Kilasan Masa Lalu...

"Apa pendapat Yang Mulia tentang lukisan ini?" tanya Liu Quiaqio dengan wajah berseri-seri.

"Ini jelek," jawab Putra Mahkota dengan tegas. Tak ada tanda kebahagiaan di wajahnya. Padahal, lukisan itu sebenarnya indah, tetapi dilukis oleh tunangannya, yang sangat dia benci. Ayahnya menyarankan agar dia meluangkan waktu untuk membangun hubungan dengan tunangannya, tetapi dia ragu apakah bisa merasakan sesuatu terhadap tunangan yang dianggapnya bodoh itu.

"Oh," bisik Liu Quiaqio dengan sedih. "Mungkin Yang Mulia tidak menyukai bunga sakura; semua orang punya selera yang berbeda. Apa yang ingin Yang Mulia lukiskan untuk Tuan Putra Mahkota?" Liu Quiaqio menjawab dengan senyum sedih, tetapi tampak bertekad untuk tidak menyerah.

"Sepertinya kamu tidak mengerti. Aku tidak suka apa pun yang kamu lakukan. Jangan ganggu aku jika kamu tidak ingin membuatku marah." Putra Mahkota berbicara dengan kemarahan. Dia berjalan pergi dengan marah, meninggalkan tunangannya dengan ekspresi bingung dan hati yang kembali terluka. Ini bukan pertama kalinya dia mengucapkan kata-kata kasar kepada tunangannya, bukan pertama kali tunangannya menangis sepanjang malam, bukan pertama kali ayahnya memukulnya agar dia meminta maaf, dan bukan pertama kali dia pergi meminta maaf hanya untuk menemukan tunangannya membela dia dan namanya di depan orang tua mereka.

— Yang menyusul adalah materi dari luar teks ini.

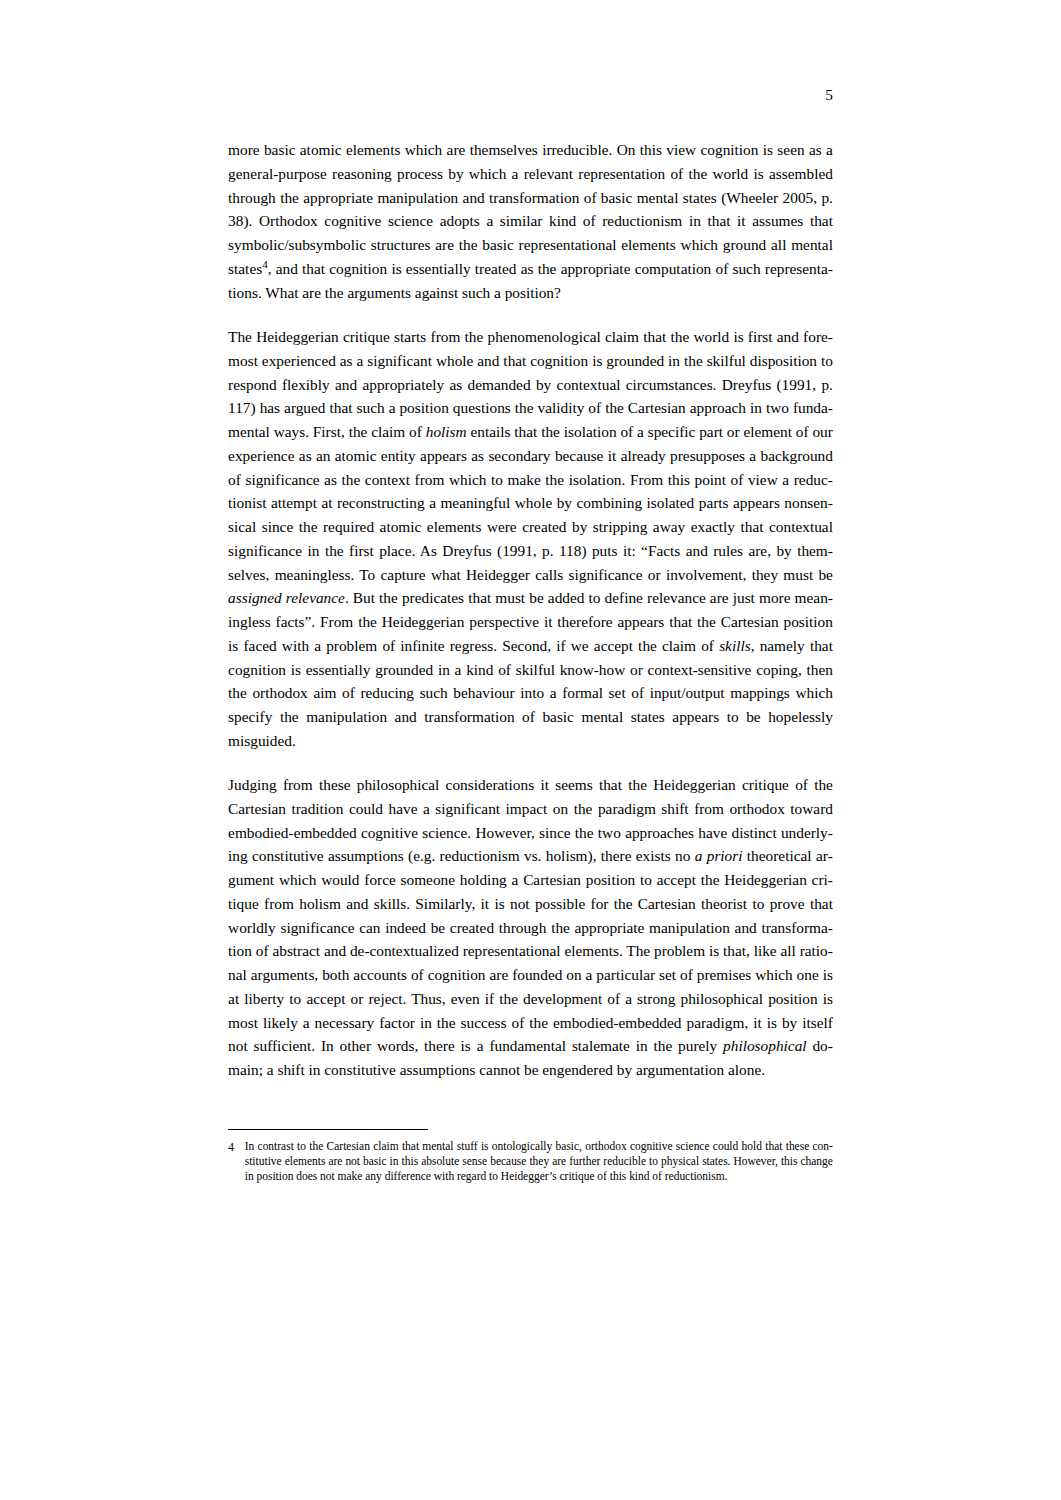5
more basic atomic elements which are themselves irreducible. On this view cognition is seen as a general-purpose reasoning process by which a relevant representation of the world is assembled through the appropriate manipulation and transformation of basic mental states (Wheeler 2005, p. 38). Orthodox cognitive science adopts a similar kind of reductionism in that it assumes that symbolic/subsymbolic structures are the basic representational elements which ground all mental states4, and that cognition is essentially treated as the appropriate computation of such representations. What are the arguments against such a position?
The Heideggerian critique starts from the phenomenological claim that the world is first and foremost experienced as a significant whole and that cognition is grounded in the skilful disposition to respond flexibly and appropriately as demanded by contextual circumstances. Dreyfus (1991, p. 117) has argued that such a position questions the validity of the Cartesian approach in two fundamental ways. First, the claim of holism entails that the isolation of a specific part or element of our experience as an atomic entity appears as secondary because it already presupposes a background of significance as the context from which to make the isolation. From this point of view a reductionist attempt at reconstructing a meaningful whole by combining isolated parts appears nonsensical since the required atomic elements were created by stripping away exactly that contextual significance in the first place. As Dreyfus (1991, p. 118) puts it: “Facts and rules are, by themselves, meaningless. To capture what Heidegger calls significance or involvement, they must be assigned relevance. But the predicates that must be added to define relevance are just more meaningless facts”. From the Heideggerian perspective it therefore appears that the Cartesian position is faced with a problem of infinite regress. Second, if we accept the claim of skills, namely that cognition is essentially grounded in a kind of skilful know-how or context-sensitive coping, then the orthodox aim of reducing such behaviour into a formal set of input/output mappings which specify the manipulation and transformation of basic mental states appears to be hopelessly misguided.
Judging from these philosophical considerations it seems that the Heideggerian critique of the Cartesian tradition could have a significant impact on the paradigm shift from orthodox toward embodied-embedded cognitive science. However, since the two approaches have distinct underlying constitutive assumptions (e.g. reductionism vs. holism), there exists no a priori theoretical argument which would force someone holding a Cartesian position to accept the Heideggerian critique from holism and skills. Similarly, it is not possible for the Cartesian theorist to prove that worldly significance can indeed be created through the appropriate manipulation and transformation of abstract and de-contextualized representational elements. The problem is that, like all rational arguments, both accounts of cognition are founded on a particular set of premises which one is at liberty to accept or reject. Thus, even if the development of a strong philosophical position is most likely a necessary factor in the success of the embodied-embedded paradigm, it is by itself not sufficient. In other words, there is a fundamental stalemate in the purely philosophical domain; a shift in constitutive assumptions cannot be engendered by argumentation alone.
4 In contrast to the Cartesian claim that mental stuff is ontologically basic, orthodox cognitive science could hold that these constitutive elements are not basic in this absolute sense because they are further reducible to physical states. However, this change in position does not make any difference with regard to Heidegger’s critique of this kind of reductionism.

"Liu'er-ku, aku sungguh merasa kamu harus mempertimbangkan kembali keputusanmu untuk menikahi Putra Mahkota. Dia sudah menyakitimu, bahkan kalian belum menikah!" ujar Jenderal Liu dengan penuh kekhawatiran.

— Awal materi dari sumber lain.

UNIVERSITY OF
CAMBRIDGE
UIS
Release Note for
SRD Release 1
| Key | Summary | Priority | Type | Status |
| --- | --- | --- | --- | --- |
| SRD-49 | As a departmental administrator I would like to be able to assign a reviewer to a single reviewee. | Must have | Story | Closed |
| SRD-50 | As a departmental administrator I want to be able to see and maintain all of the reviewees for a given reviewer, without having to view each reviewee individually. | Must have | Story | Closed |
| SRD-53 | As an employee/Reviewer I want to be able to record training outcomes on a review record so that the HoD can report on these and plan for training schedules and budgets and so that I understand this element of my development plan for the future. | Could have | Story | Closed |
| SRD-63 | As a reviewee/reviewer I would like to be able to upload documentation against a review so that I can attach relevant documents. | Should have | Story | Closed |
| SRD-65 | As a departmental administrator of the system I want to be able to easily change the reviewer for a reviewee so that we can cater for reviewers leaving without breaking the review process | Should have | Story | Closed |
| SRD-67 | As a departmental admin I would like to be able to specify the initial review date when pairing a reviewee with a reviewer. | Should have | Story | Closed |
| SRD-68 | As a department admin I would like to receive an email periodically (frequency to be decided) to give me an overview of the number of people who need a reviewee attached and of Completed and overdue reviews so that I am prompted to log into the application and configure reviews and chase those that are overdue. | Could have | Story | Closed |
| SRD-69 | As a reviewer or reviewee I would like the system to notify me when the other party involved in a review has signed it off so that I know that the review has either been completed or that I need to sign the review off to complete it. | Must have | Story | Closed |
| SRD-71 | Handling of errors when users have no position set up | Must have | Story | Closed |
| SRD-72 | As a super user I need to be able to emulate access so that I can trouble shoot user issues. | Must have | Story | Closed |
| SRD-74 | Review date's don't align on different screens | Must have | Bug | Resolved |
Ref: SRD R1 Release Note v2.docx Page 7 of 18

"Bagaimana dia menyakitiku, Ayah? Dia bahkan tidak pernah memukulku! Itu hanya karena dia sedang dalam suasana hati buruk!" Liu Quiaqio langsung membela Putra Mahkota.

"Apakah setiap hari dia mengalami suasana hati buruk? Haruskah aku memukulmu agar kamu sadar? Sejak kapan otakmu jadi selembek ini, huh?" Yin Bao Ai memarahinya dengan nada marah.

"Penyiksaan tidak selalu harus fisik, sayang. Aku memang tidak banyak tahu tentang penyiksaan karena tidak pernah mengalaminya, tetapi menangis setiap malam karena pasanganmu bukanlah hal yang normal. Tidak wajar juga jika kamu menolak makan karena takut gemuk setelah menjadi tunangannya. Aku melihatmu tumbuh sejak kecil, kamu dulu selalu percaya diri, cerdas, dan baik hati, tapi sekarang aku kehilangan kata-kata. Apa yang terjadi pada anakku?" Chen Jia Hui berkata dengan suara bergetar. Akhirnya, dia tidak bisa melanjutkan lagi dan mulai menangis, menyembunyikan wajahnya di pelukan Yin Bao Ai, memikirkan penderitaan yang dialami anaknya saat itu.

"Kalian seharusnya mengerti perasaanku! Kalian tetap menikah meski banyak yang menentang! Bukankah kalian juga seharusnya mendukung dan menyemangatiku dengan cara yang sama?" Liu Quiaqio berteriak dengan marah, air mata mengalir di pipinya, tetapi suaranya melemah pada akhirnya. Dia pergi, daripada bertengkar dengan orang tuanya.

Dia begitu sibuk dengan pikirannya hingga tidak menyadari Putra Mahkota mendekati pintu.

Kilasan Masa Lalu Berakhir...

Liu Quiaqio meninggalkan rumah hari itu dan kembali dalam kondisi hampir mati. Tidak ada yang tahu apa yang terjadi, dan ia tampak begitu terguncang hingga ia tak pernah menyebutkan kejadian itu lagi, seolah-olah peristiwa tersebut tidak pernah terjadi. Sang pangeran ingin menemui Liu Quiaqio untuk menanyakan keadaannya setelah teringat ekspresi cemasnya saat membelanya dari orang tuanya. Namun, harga dirinya menghalanginya untuk melakukannya. Ia enggan mengakui, tetapi ia menyesali tindakan kasarnya. Pengaruh keluarga Liu Quiaqio setara dengan keluarganya sendiri, namun ia tidak pernah memaksa Liu Quiaqio untuk menikah; dialah yang menyetujuinya. Kebencian ini lahir dari harga dirinya, bukan dari Liu Quiaqio.